● Exercise requirements
In the camera pole instructions, write out the passage that begins at the words "Connect camera and" and stops after the words "plenty of spares!". Reproduce it word for word.

──────── Excerpt provided ────────

All the cabling (remote, HDMI, spycam power and video feed) was included in a 1/2 inch braided cable sleave to keep them together and protected.
Step 8: Camera Mounting Plate
Using Manfrotto style quick connect, built on a standard T shaped metal connector plate used for fencing, with some strategically places custom holes to fit a camera quick release, microphone hotshoe mount, and the spycam. Make sure this is balanced as much as possible to avoid unnecessary strain on the tilting mechanism.
I also used some spacer blocks to make sure the cabling routes directly to the relevant camcorder ports without putting strain in the ports - which can easily break!
A sun shade to protect the camcorder's fold out screen is highly recommended - for now I'm just taping gaffer's tape over it to provide some shade, but a lightweight foam more permanent version is in the works...
And finally, when erecting the whole system make sure to table the cable to the top part of the pole to allow for strain relief - when the 25ft cable is hanging straight down it completely over powers the tilt mechanism and makes the controls virtually unusable. Simply using gaffer's tape to add a strain relief loop below the top mechanism resolves this problem.
Step 9: Using the Pole
Now that everything has been built, some notes on how to assemble and disassemble the contraption is helpful.
Set up tripod - leveling as needed with shims, rocks, any way you want. (later added 1/4 inch stainless screws with wingnuts to the tripod legs to allow for better leveling)
Add spacer tube
Slide bottom section of the pole over the spacer tube.
Connect camera and microphone to the camera plate - make sure all connectors are correctly connected.
Add a new battery to the camcorder - have plenty of spares!

──────── Supplied information ────────

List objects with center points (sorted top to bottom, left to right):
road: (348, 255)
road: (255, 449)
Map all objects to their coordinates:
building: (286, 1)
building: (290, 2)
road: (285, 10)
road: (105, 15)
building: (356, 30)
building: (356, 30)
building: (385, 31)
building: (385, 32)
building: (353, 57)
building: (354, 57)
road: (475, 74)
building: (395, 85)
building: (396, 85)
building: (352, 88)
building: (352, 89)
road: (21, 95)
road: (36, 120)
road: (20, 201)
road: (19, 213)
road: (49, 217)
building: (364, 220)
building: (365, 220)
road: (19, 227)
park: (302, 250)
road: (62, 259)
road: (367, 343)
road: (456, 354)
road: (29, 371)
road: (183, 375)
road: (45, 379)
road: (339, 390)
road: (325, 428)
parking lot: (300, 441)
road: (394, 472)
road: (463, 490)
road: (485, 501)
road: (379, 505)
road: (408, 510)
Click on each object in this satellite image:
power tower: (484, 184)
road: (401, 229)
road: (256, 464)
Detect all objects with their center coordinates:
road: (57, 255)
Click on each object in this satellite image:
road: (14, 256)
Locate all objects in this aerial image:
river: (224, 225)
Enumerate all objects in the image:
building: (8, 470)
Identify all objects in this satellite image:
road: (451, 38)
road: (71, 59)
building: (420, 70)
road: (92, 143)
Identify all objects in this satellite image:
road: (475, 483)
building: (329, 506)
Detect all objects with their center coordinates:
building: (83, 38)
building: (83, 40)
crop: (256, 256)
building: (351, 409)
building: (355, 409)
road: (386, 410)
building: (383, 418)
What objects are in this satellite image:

────────

● Task output
Connect camera and microphone to the camera plate - make sure all connectors are correctly connected.
Add a new battery to the camcorder - have plenty of spares!